The fifth core component is workflow-oriented product design. MedPath is built around the real clinical process: case registration, patient data structuring, AI pre-screening, candidate trial review, DtoD specialist consultation, and follow-up action. Different user roles—such as referring physicians, specialist reviewers, and administrative coordinators—are given distinct interfaces and permissions aligned with their responsibilities. This workflow-centered approach allows the platform to support real collaboration rather than isolated search behavior, and it creates the foundation for future expansion beyond trial matching into broader oncology care coordination.
Technically, MedPath is built on the convergence of AI, ontology, and secure healthcare infrastructure. AI is used for OCR, unstructured data extraction, patient–trial matching assistance, research summarization, and consultation support. Ontology and standardized vocabularies—such as ICD-11, SNOMED CT, ATC, RxNorm, and HGNC—provide the semantic layer that aligns patient data and trial data under a common clinical meaning structure. The security architecture ensures that all of this can function under the realistic constraints of Japanese hospitals and cancer centers.

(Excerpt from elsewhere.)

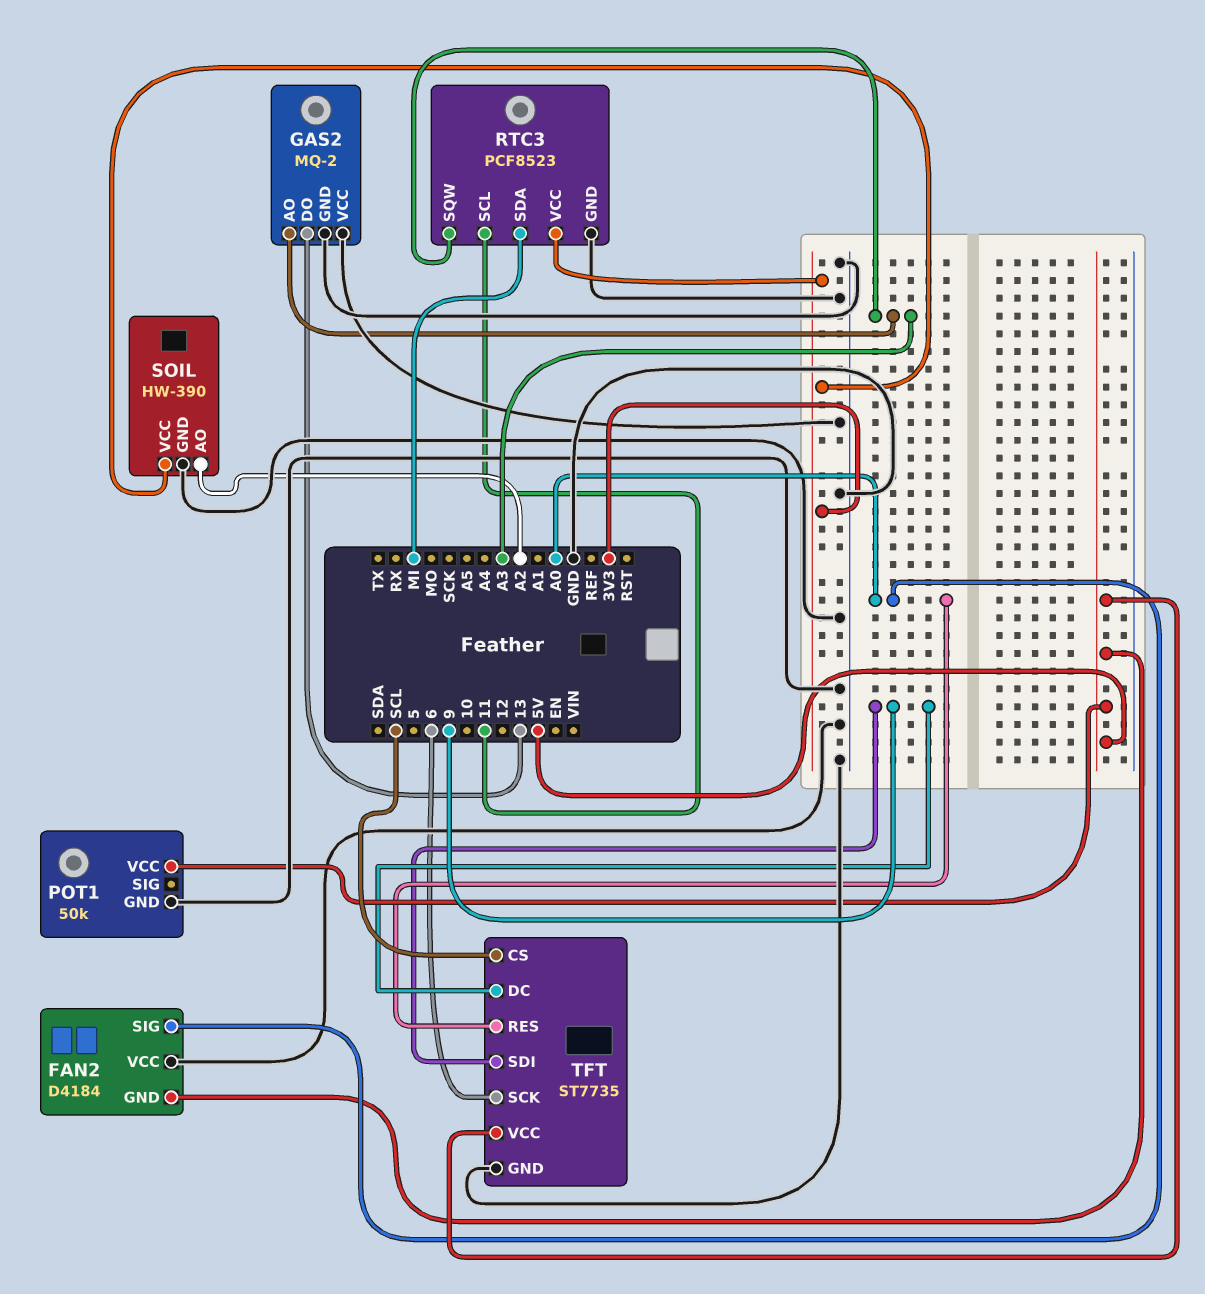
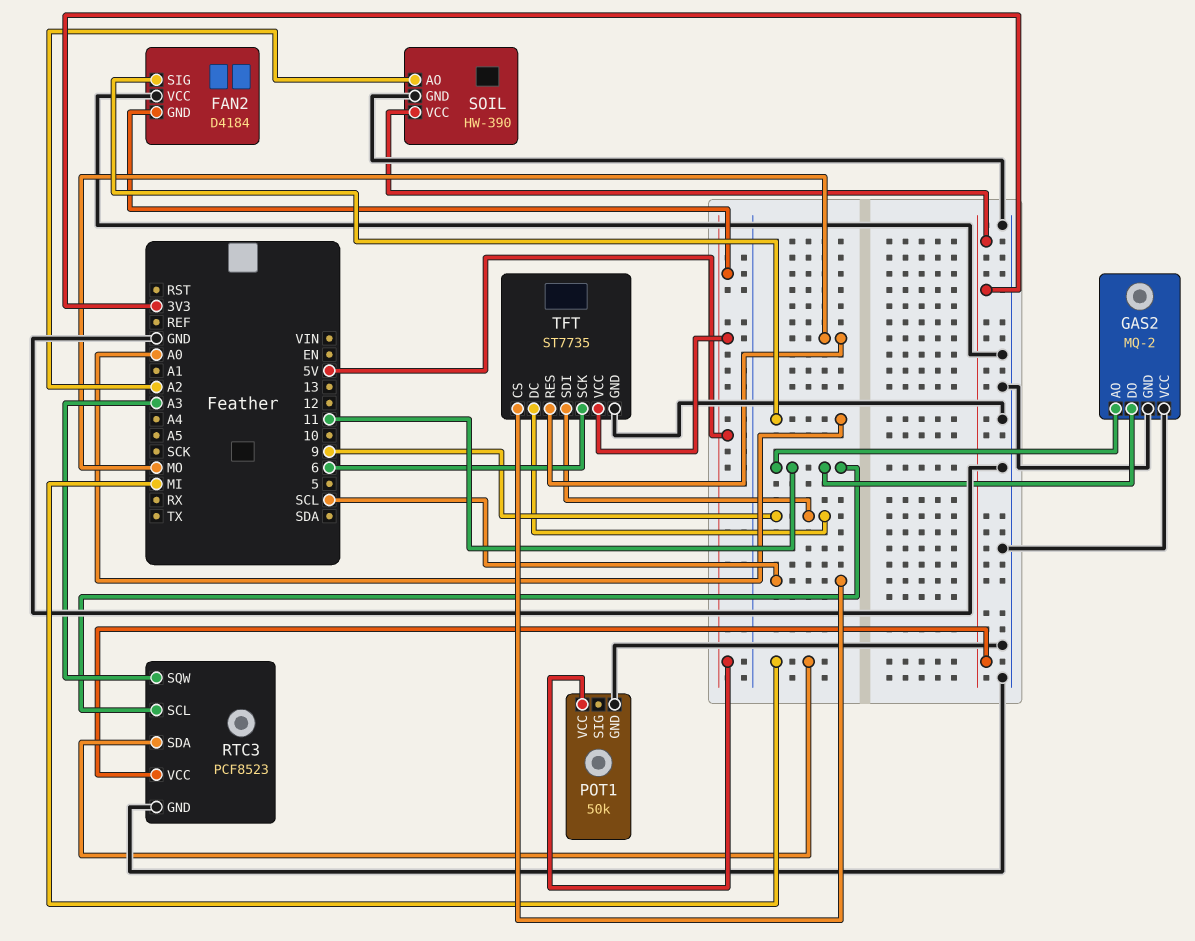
GAS2 pin AO: A3 -> 11
GAS2 pin DO: 13 -> 11
TFT pin RES: A0 -> MO

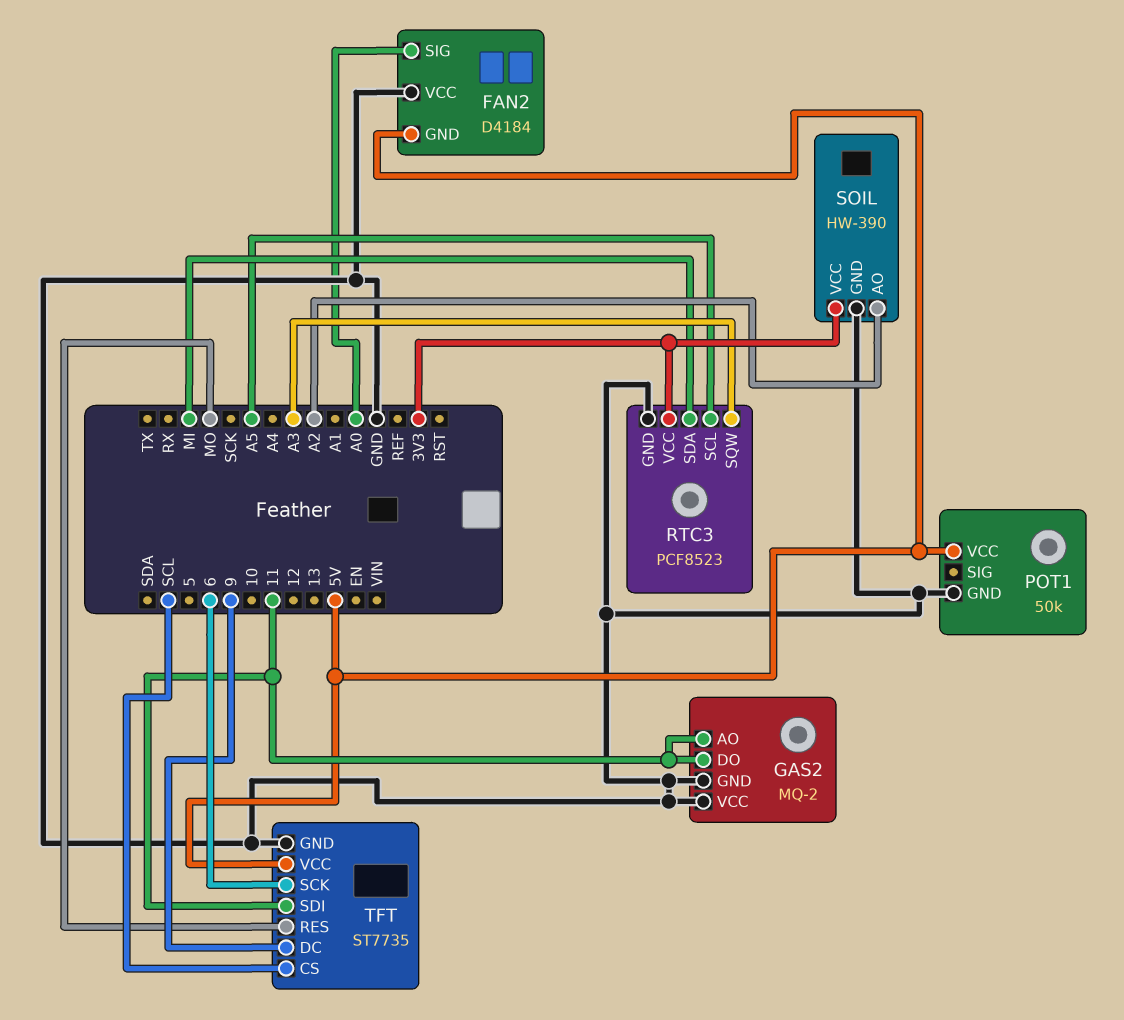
RTC3 pin SCL: 11 -> A5
TFT pin SDI: 9 -> 11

Ultimately, MedPath is not just a search tool or a single-purpose SaaS product. It is a next-generation oncology clinical infrastructure platform designed to connect patients, trials, specialists, and hospitals across Japan. By improving trial accessibility, streamlining specialist collaboration, and strengthening inter-hospital workflows, it lays the foundation for a scalable national oncology network that can evolve far beyond clinical trial matching alone.